Items listed in a dataset

┄┄┄┄┄┄┄┄┄┄

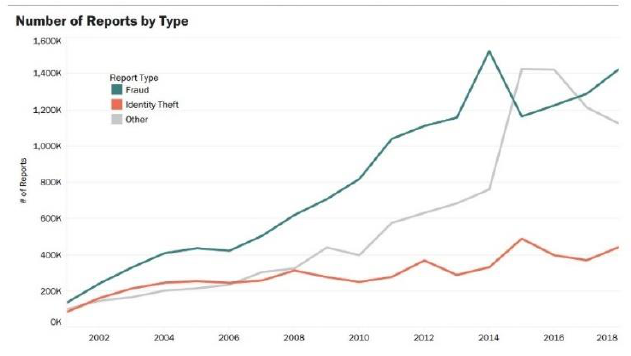
Fig. 3. Identity theft complaints from 2002 to 2018 (Source:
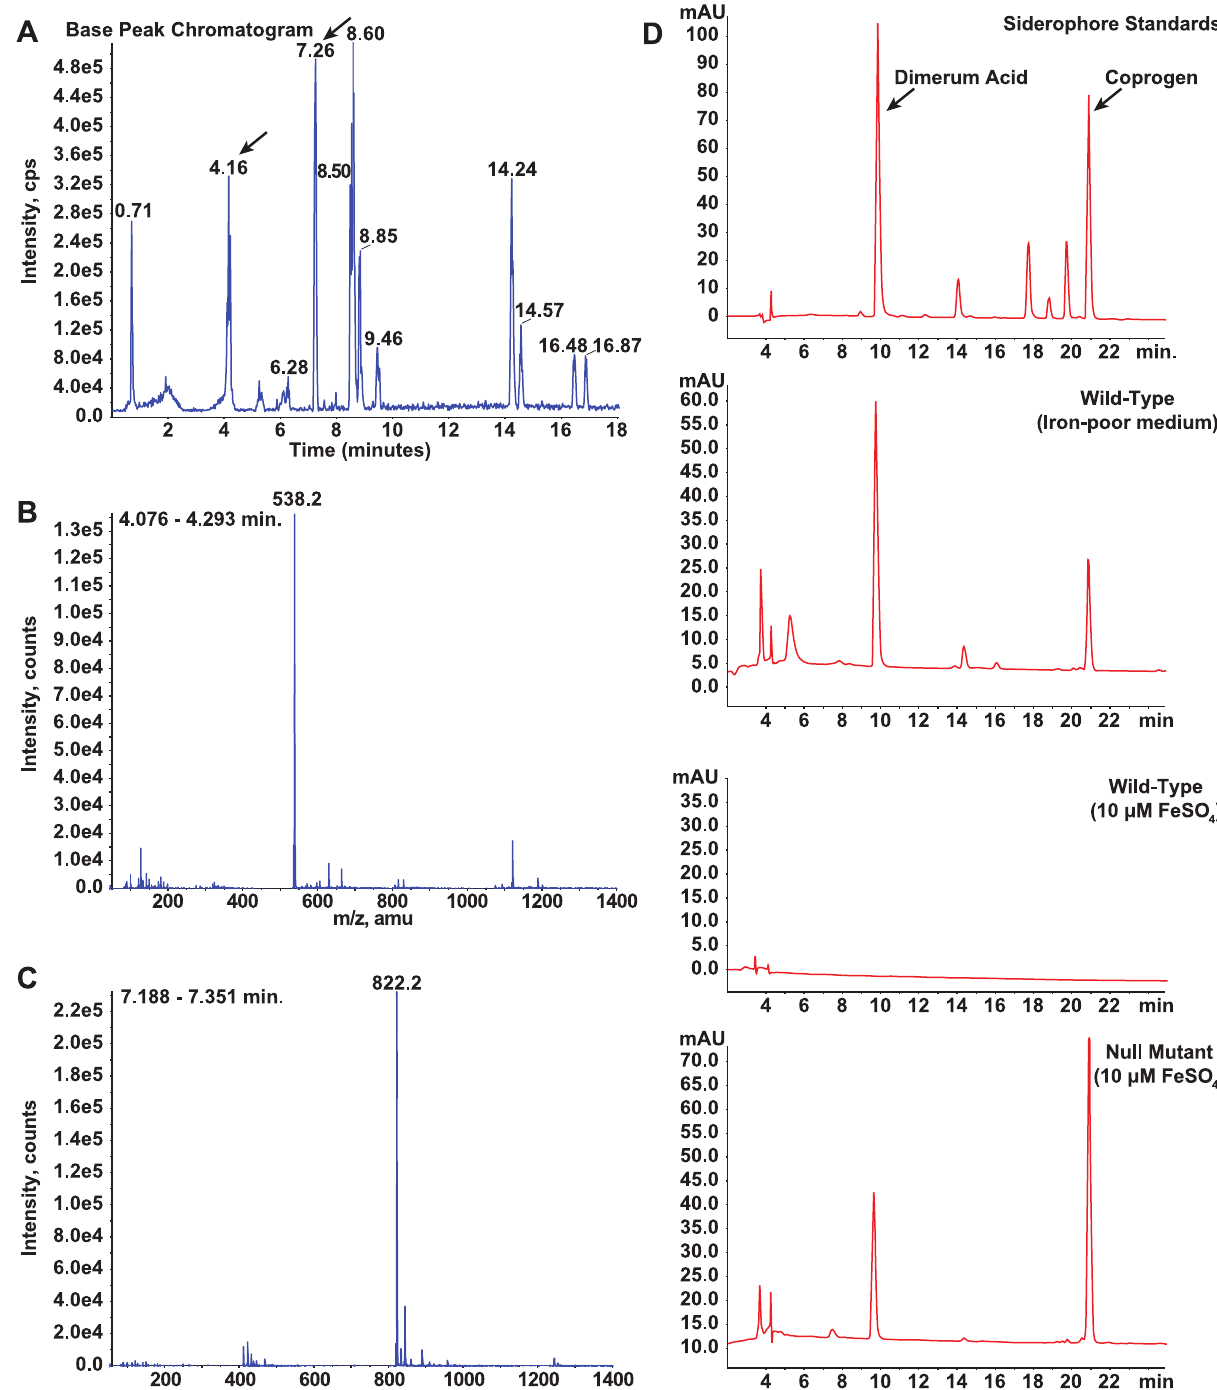
Figure 7. Identification and characterization of siderophores in B.dermatitidis . ( A-C ) Culture supernatant harvested from wild-type B. dermatitidis grown under iron-poor conditions was applied to a column packed with XAD-2 resin. Following a water wash, compounds bound to the resin were eluted with methanol and analyzed by LC/MS. The chromatogram revealed the presence of several compounds in the eluate (A). Analysis of these compounds using mass spectroscopy revealed that two of the peaks (4.16 and 7.26 minutes) had masses consistent with dimerum acid (538.2) and coprogen (822.2), respectively (B, C). ( D ) Culture supernatants harvested from wild-type B. dermatitidis grown under iron-poor and iron- replete conditions were compared to siderophore standards using HPLC. During conditions of iron-limitation, the wild-type isolate produced and secreted dimerum acid and coprogen. When iron was abundant, no siderophores were detected. In contrast, the null mutant SREB D produced and secreted dimerum acid and coprogen under iron-replete conditions.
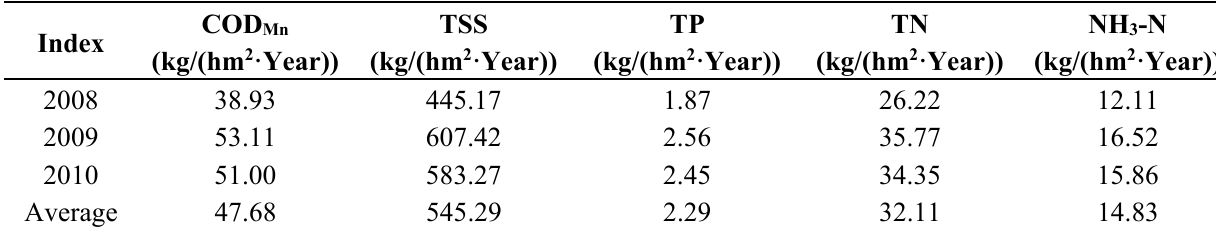
Table 5. The annual NPS pollution loads from 2008 to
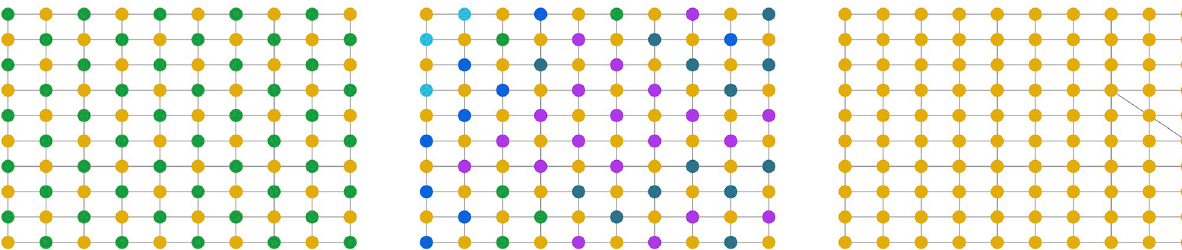
Fig 6. Demonstration of a gridlock pattern on 2D regular lattices. The pattern can either occur as two languages in a checkered pattern on the lattice (left), or as one dominant language distributed in a pattern, and multiple different languages in between (middle). Adding a single edge between any two nodes (right) disturbs the pattern and leads to a convergence similar to that of odd-sized lattices. A lattice with static boundaries is shown here for visualization purposes—periodic boundaries were used in simulations.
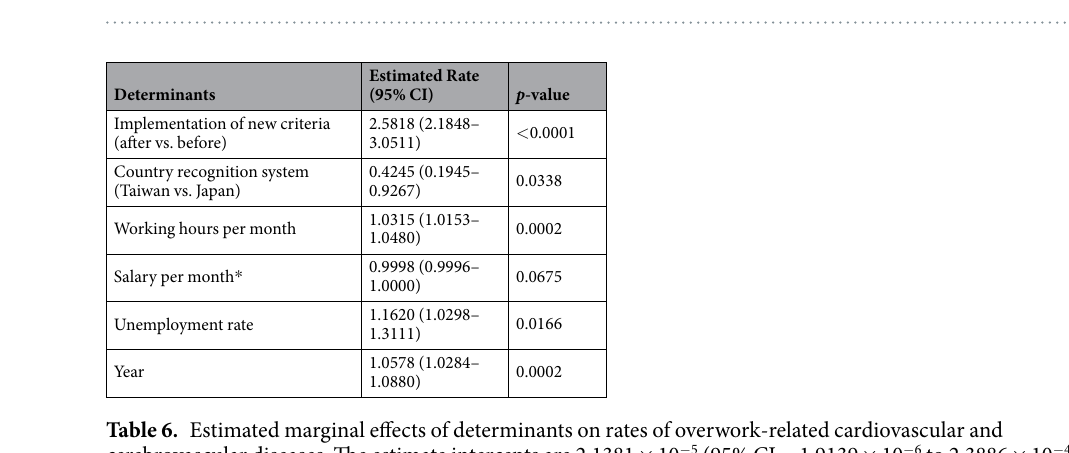
In order to estimate the potential effect of differences in the system for recognizing work-related diseases between the two countries, we further combined data of the two countries and repeated the analysis with an addi- tional covariate: “country recognition system.” Table 6 shows that the effect of implementing the new criteria was significantly associated with 2.58-fold ( p -value < 0.05) increases in the rate of overwork-related CVDs. We also found a significant effect for the “country recognition system” ( p -value < 0.05). Given similar working conditions and the formal implementation of the new criteria of recognizing overwork-related CVDs were similar across the two countries, the recognized rate in Taiwan was just 0.42-fold of the rate in Japan. This indicated that the recog- nition system in Taiwan was not as strong as it in Japan. Figure 1 shows the yearly time series for working hours per month (bars) and observed (solid lines) and predicted (dashed lines, based on the model in Table 6) rates of recognized overwork-related CVDs. While the average working hours in Taiwan were 20 or more hours per month more than in Japan, the rate of recognized overwork-related CVDs in both countries didn’t show an apparent difference. The gap between observed and predicted rates in Taiwan was more pronounced after the implementation of the new criteria. For example, if Taiwan reached the level of recognition system for work-related diseases of Japan and its working hours remained unchanged (i.e., 20 or more hours per months more than Japan), the predicted rates of overwork-related CVDs in Taiwan were 24.23–26.28 deaths per million employees per year, instead of the reported average of 11.48 deaths per million employees, for the periods 2011–2015.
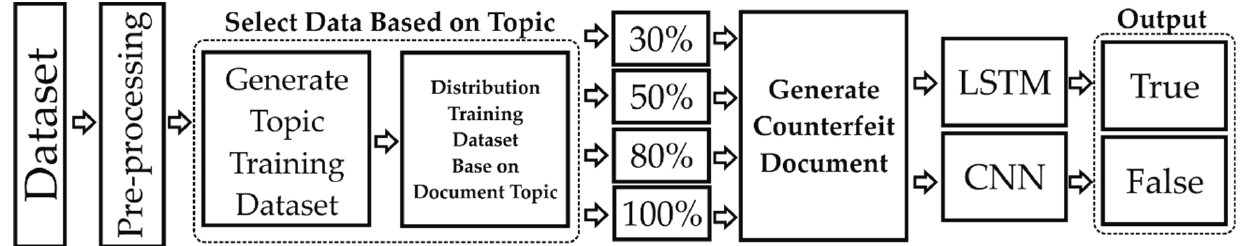
Figure 1. Overall Process of TB-BCG.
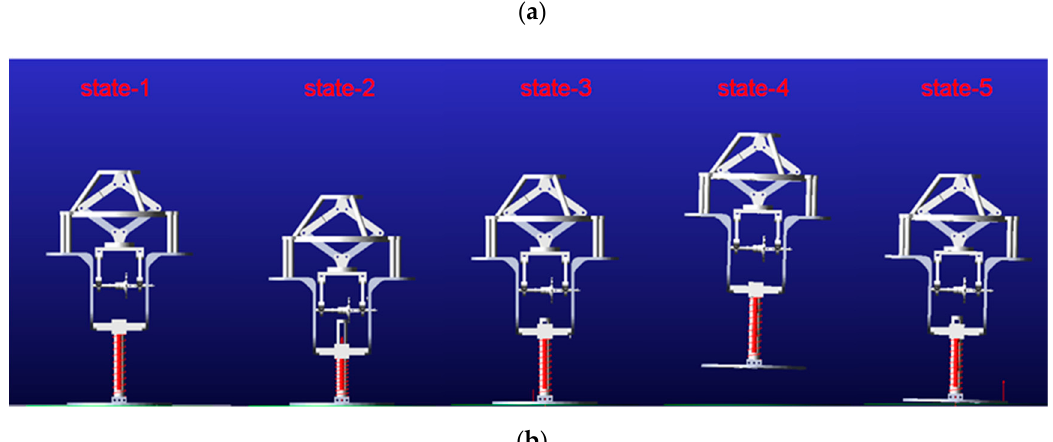
Figure 7. ( a ) The jumping heights of the robot for different k values. ( b ) The key positions of the jumping robot in the simulation.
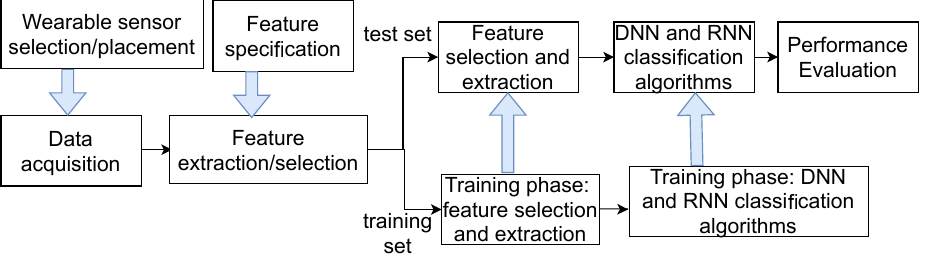
Figure 1. Research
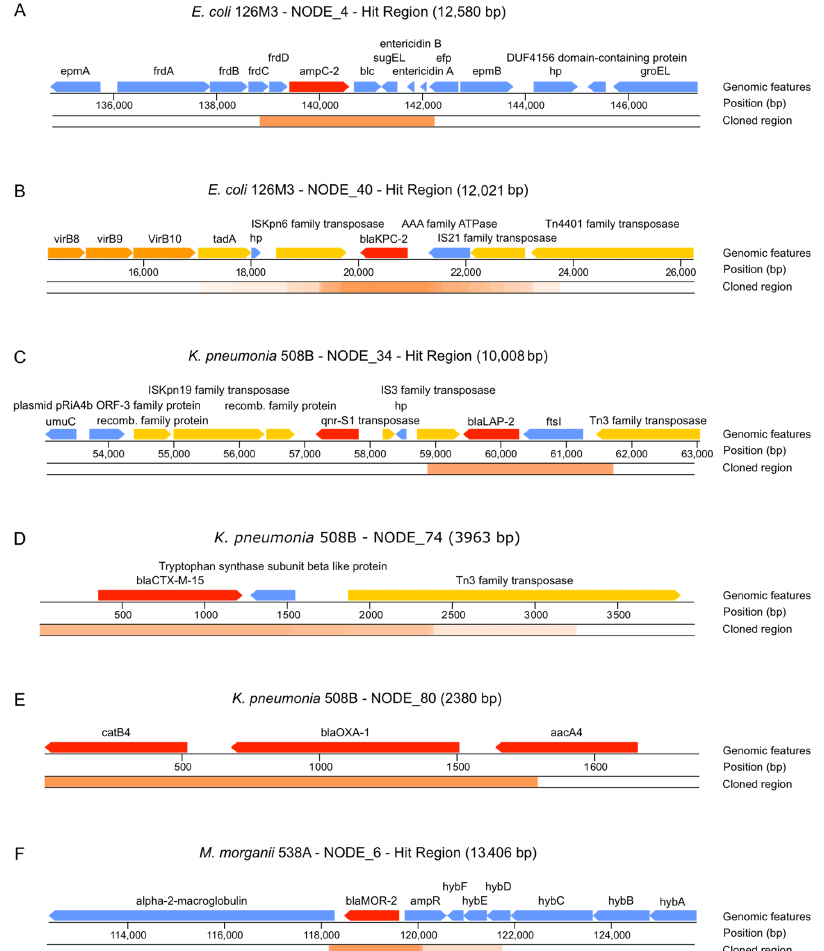
Figure 6. Features found in identified clones conferring resistance to antibiotics. ( A ) ampC-2 gene identified from E. coli 126M3. ( B ) bla KPC-2 gene identified from E. coli 126M3. ( C ) bla LAP-2 gene identified from pKP508BN34 plasmid from K. pneumoniae 508B. ( D ) blaCTX-M-15 gene identified from K. pneumoniae 508B. ( E ) bla OXA-1 gene identified from K. pneumoniae 508B. ( F ) bla MOR-2 gene identified from M. morganii 538A. ORFs are colored according to their function: red—ORFs directly related to antibiotic resistance; orange—ORFs related to virulence; yellow—ORFs related to horizontal transfer of the ARG; blue—ORFs with no identified relation to pathogenesis. The cloned region represents contig regions that were identified in our screenings. Overlapping cloned regions are darker, while dim regions have fewer overlapping identified clones.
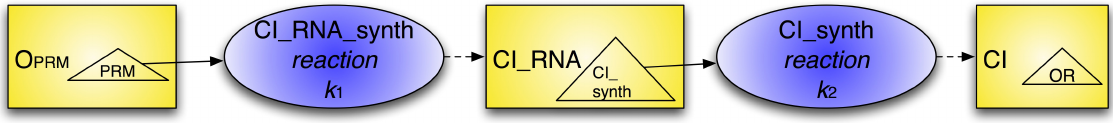
Figure 1: A MIN model representing the CI synthesis. The regulatory sites CI RNA synth and CI synth represent non reversible reactions of CI RNA synthesis and of CI protein synthesis. They have the attributes k 1 and k 2 , respectively, which represent the reaction rates measured in or calculated from biological experiments. The ICRs coming out from the species O PRM and CI RNA have the attributes stoichiometry = M (not shown in this figure), meaning that these species are not consumed in these reactions: they are biological matrices, or ”templates” for the macromolecular synthesis.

┄┄┄┄┄┄┄┄┄┄

[WORK TASK]
The word "different" may appear in several lines of the data; copy every line where it does.

[SOLUTION FOR THIS TASK]
Fig 6. Demonstration of a gridlock pattern on 2D regular lattices. The pattern can either occur as two languages in a checkered pattern on the lattice (left), or as one dominant language distributed in a pattern, and multiple different languages in between (middle). Adding a single edge between any two nodes (right) disturbs the pattern and leads to a convergence similar to that of odd-sized lattices. A lattice with static boundaries is shown here for visualization purposes—periodic boundaries were used in simulations.
Figure 7. ( a ) The jumping heights of the robot for different k values. ( b ) The key positions of the jumping robot in the simulation.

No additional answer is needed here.